The flax is now in three plastic bins getting “wet retted”.  That is the process of melting away the pectin and other stuff that binds the fibre to the core.  Melting away is a bit of a euphemism for rotting for the process relies on mould, bacteria, moisture.  Yum. 

I am to let them stand in water and every day or two, swirl it around, change the water a bit and in the process try to replicate a side eddy in a slow moving creek.  Apparently it smells to high heaven.  I’ll let you know.

Jenny’s elegant gauntlets – Complete

It all started in early August.  I wrote about it in Yarn for a new project.  I also shared with you what I thought was a minor disaster, yarn with tons of bits and noils in it. Then, to document the process, I did a quickie post.  So here is a photo shoot of the finished gauntlets.

The pattern for these mitts comes right from Morgan Wolf’s Baby Fan Mitts that you can get for free on Ravelry. In an earlier trial run of this project, I tried to figure out how to make the lace wider at the elbow and then slowly narrow down for the wrist.  Everything I came up with, while it looked good, required a great deal of attention and concentration.  Both of which I have very little to spare.

So I tried an old trick that has served me very well many times.  Instead of casting on with 3mm needles like the pattern wanted me to do, I cast on with a 5mm.  After 3 inches of that, I moved down to 4mm.  Three more inches, and then down to the 3mm, which is where you would probably begin the pattern.  And then I was on my way.  Three inches of that and I started the thumb gusset.

The larger needles at the elbow opened up the lace and made for an airy fabric.  As I moved onto the other needles, especially the 3mm, you can see how the fabric got more dense.

I delivered them to Jenny and they fit her perfectly.  She loves them, which is always a treat for those of us making these items.

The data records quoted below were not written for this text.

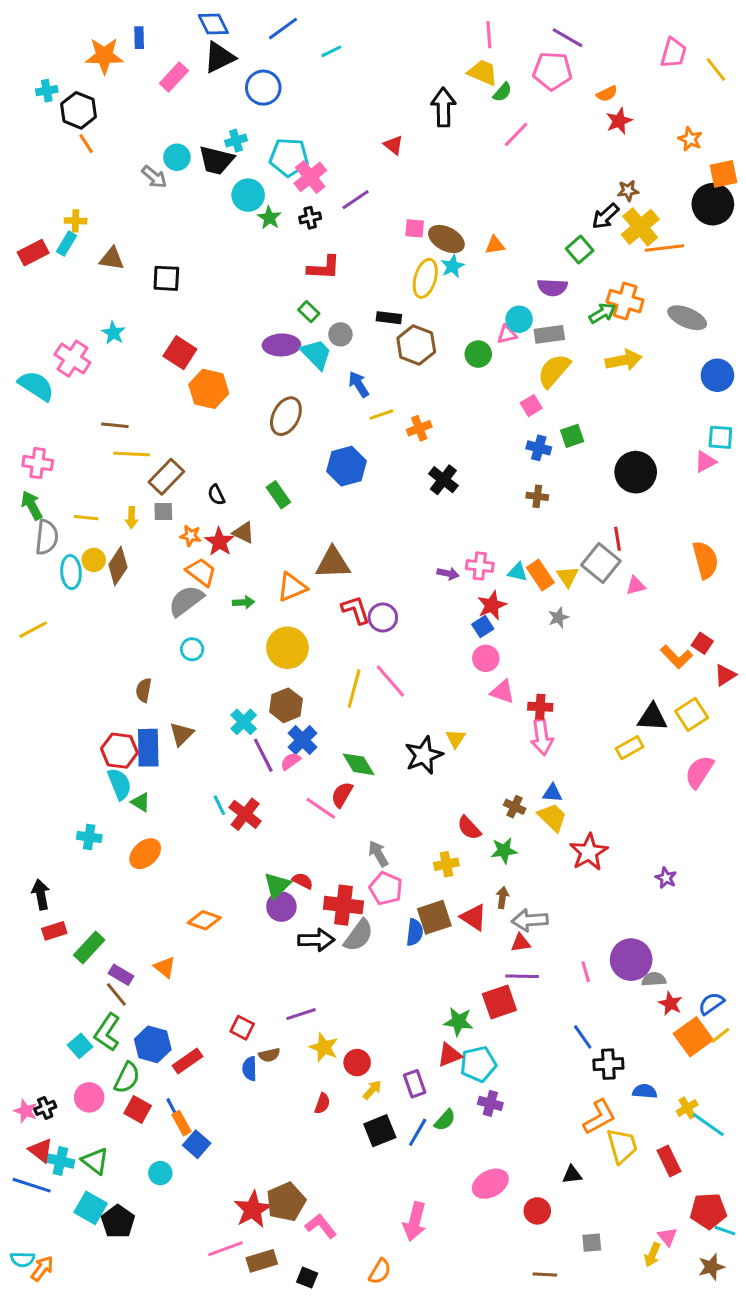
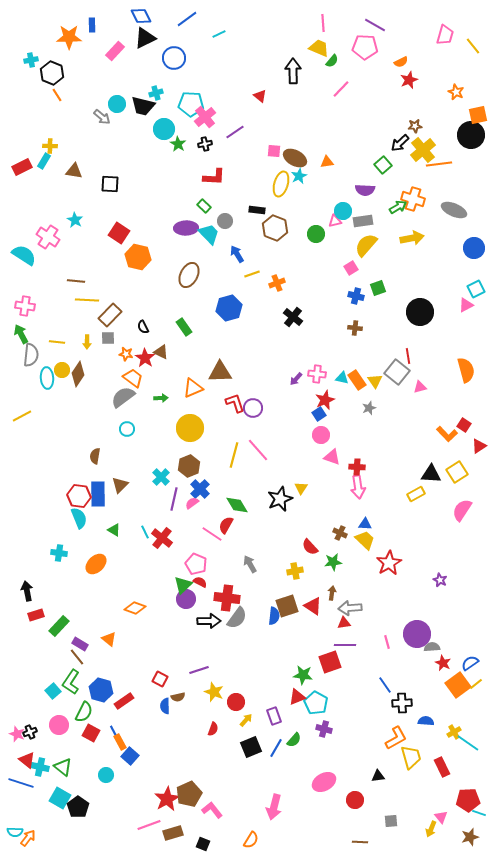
cyan square: (720, 437) -> (476, 289), turned -30
purple arrow: (448, 574) -> (296, 379), turned 120
purple line: (263, 755) -> (174, 499), turned 40
green triangle: (141, 802) -> (114, 530), moved
pink pentagon: (386, 888) -> (196, 564), moved
cyan pentagon: (478, 1064) -> (316, 703), turned -30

Thanks to my model, our youngest.

Harvest time for Flax

It’s coming on the end of the season and here’s what surprised me in the garden the last few days.  Lovely in the midst of weeds and dry stuff.

It is time to harvest the flax. I have been growing this stuff since June. With the exception of the flood, it has been a great growing season.  The flax came up good and straight, and blossomed all at the same time. It was a thing of beauty in its heyday. But now, it is time to harvest it. The flowers are mostly gone, over half the plant has turned yellow, and we are coning into a dry spell with full on sunshine.  Good weather for drying it out.

Here`s what it looked like right before harvest.

It is easy enough stuff to pull.  The roots, while they run deep, are not very thick.  So to harvest I`d grab a handful and pull.  I`d do that until I had a good sized clump and then it went into the wheel barrow.

The harvest in progress.  No knowing how much fibre I will get from this activity, I tried to harvest every single plant.  And believe me, it wasn`t easy to do.  I did try to keep the area weed-free, but we are plagued by bindweed out here.  It is also known as morning glory, but there is nothing of morning nor glory about it.  It is hateful stuff that grows several feet a day and tangles anything that is vertical.

So here`s when I made a bonehead decision.  I jumped right to `retting` process.  I decided I didn`t care to harvest the seeds so thought I could just start soaking them in water to melt the pectin and release the fibres.  After some more reading and thought I decided that seed collection or not, the seeds and pods were a considerable amount of biomass.  I did not need them in the way, rotting and adding to the smelly mess that retting involves.

So I took them out of the soaking water, and put them along the grass, in a sunny location. I turned them every couple of hours to dry them off. At least they are clean and the roots have no dirt in them. There has to be a bright side to every stupid decision.

Please be warned that I really do not know what I am doing. I know how to grow things, so I grew flax. I have a desire to be able to grow fibre for my use and so this is an adventure of self-discovery, aided by the Internet and various folks who know pieces of the process.

Here it is drying. Later today — in fact right after this blog post, I`ll go to the back garden and stand these up for more efficient drying of the seed pods.